**Пункт задания A**: Какое происхождение фрагмент о пиктах приписывает низкорослым аборигенам Британии?

Однако лично для меня слово «пикты» всегда относилось к низкорослым аборигенам Британии, имевшим средиземноморское происхождение. Ничего странного здесь нет: когда мне впервые довелось читать об этих самых аборигенах, мои источники называли их не иначе как «пиктами». Вот мой неувядаемый интерес к ним — это действительно странно.
Впервые я встретился с ними, изучая шотландские летописи, причем упоминания были, как правило, недоброжелательного свойства. Следует заметить, что мои детские исторические изыскания были сугубо отрывочны и бессистемны. Я ведь жил в краю, где добыть подобные книги было непросто. Однако скоро я сделался энтузиастом шотландской истории и читал на эту тему все, что ни попадало мне в руки. Я чувствовал себя кровным родственником горцам в клетчатых юбках-килтах, да так оно на самом деле и было, ведь в моих жилах есть толика шотландской крови.
В те времена мне попадались все больше сжатые и краткие изложения. Пикты в них упоминались редко и сугубо отрывочно, только в тех случаях, когда они сталкивались со скоттами (и, как правило, терпели от них поражение). Английская же история видела в них в первую очередь причину, понудившую бриттов пригласить из-за моря саксов. Наиболее полным описанием этого народа, встретившимся мне тогда, было краткое сообщение английского историка, что пикты, мол, суть звероподобные дикари, ютящиеся в глинобитных лачугах. Что же касается антропологических описаний, то дело не шло далее рассказа о внешности Роб Роя. Упомянув о сверхчеловеческой длине его рук, автор походя уподобил его древним пиктам, коротко отметив «по-обезьяньи коренастое» телосложение этих последних.

**Пункт задания B**: Сообщите, сколько строк в записях содержат строку «thành» с учётом регистра. В ответе укажите только число.

(Сохранённые записи)

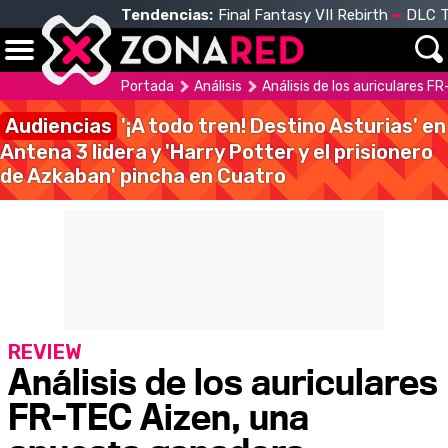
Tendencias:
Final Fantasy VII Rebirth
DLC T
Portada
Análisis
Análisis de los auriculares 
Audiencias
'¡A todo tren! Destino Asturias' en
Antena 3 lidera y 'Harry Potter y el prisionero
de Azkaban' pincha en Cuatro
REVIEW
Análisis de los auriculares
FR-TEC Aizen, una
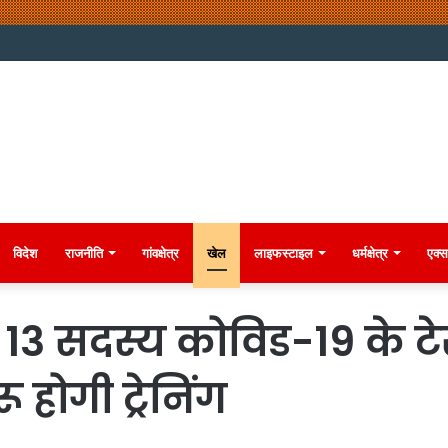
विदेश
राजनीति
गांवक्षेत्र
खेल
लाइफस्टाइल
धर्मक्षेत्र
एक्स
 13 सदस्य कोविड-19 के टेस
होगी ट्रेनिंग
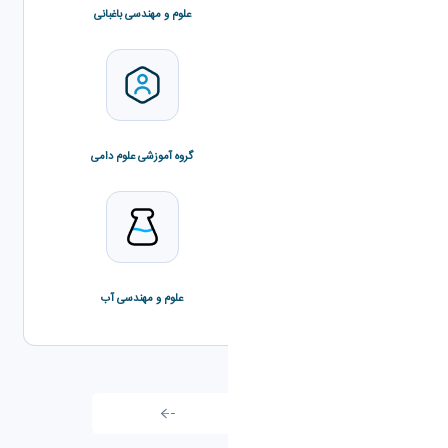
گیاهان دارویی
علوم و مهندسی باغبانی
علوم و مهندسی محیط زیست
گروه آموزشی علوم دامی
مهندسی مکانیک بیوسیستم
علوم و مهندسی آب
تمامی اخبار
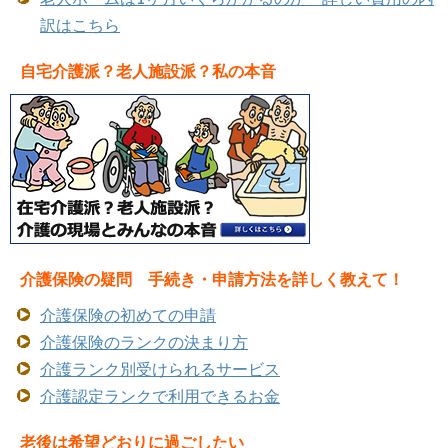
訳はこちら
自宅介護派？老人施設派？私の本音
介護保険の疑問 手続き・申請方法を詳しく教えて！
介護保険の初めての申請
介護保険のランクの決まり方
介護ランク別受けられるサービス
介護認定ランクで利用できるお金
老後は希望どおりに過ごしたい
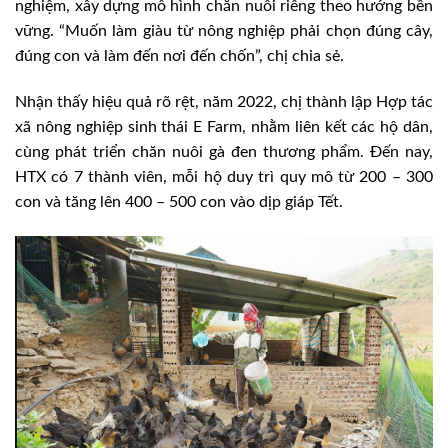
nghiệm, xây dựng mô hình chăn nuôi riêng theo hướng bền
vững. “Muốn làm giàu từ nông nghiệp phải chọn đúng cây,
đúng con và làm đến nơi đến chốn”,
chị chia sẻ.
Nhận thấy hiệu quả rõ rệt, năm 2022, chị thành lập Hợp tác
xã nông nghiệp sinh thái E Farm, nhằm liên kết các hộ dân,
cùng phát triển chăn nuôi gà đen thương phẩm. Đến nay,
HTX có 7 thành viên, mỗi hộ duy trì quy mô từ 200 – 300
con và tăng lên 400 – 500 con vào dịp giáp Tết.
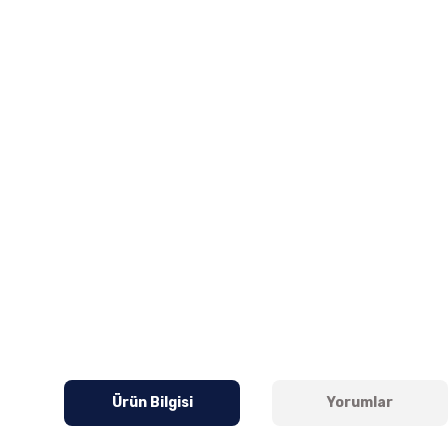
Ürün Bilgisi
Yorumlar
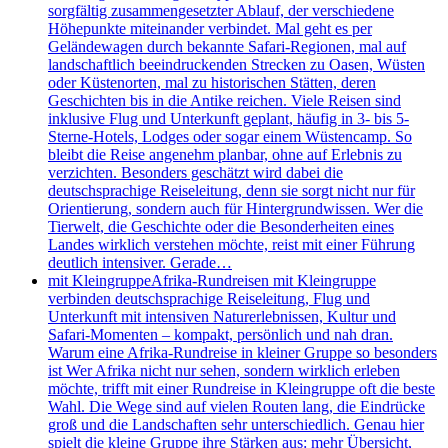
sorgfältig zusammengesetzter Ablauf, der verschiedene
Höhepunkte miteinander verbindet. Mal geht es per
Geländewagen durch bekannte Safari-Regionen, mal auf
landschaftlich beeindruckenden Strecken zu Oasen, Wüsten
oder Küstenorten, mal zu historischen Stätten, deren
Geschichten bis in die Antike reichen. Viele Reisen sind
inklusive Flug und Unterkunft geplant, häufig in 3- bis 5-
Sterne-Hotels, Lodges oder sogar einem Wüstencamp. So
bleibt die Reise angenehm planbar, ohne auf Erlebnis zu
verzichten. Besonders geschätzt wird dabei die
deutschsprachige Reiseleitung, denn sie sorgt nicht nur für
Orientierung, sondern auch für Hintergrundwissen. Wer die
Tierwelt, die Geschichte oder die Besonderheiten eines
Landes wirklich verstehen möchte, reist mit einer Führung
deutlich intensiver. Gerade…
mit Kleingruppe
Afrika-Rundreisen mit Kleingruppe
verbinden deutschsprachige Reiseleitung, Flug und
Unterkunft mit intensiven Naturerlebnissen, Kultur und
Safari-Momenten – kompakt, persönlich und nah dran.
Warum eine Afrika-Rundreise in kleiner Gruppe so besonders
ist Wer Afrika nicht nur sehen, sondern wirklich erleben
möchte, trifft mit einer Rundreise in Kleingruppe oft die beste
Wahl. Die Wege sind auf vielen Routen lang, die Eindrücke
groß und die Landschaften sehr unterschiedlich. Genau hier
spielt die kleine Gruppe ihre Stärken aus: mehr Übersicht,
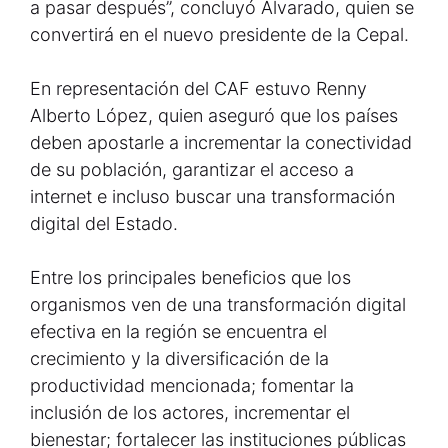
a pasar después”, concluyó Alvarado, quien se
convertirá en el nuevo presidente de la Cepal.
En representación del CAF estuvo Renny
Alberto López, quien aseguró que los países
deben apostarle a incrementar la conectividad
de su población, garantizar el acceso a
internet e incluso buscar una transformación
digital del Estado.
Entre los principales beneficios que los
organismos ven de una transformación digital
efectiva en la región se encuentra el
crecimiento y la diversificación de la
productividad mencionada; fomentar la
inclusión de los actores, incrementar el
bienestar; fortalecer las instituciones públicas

**Результат упражнения A**: Средиземноморское.

**Результат упражнения B**: 2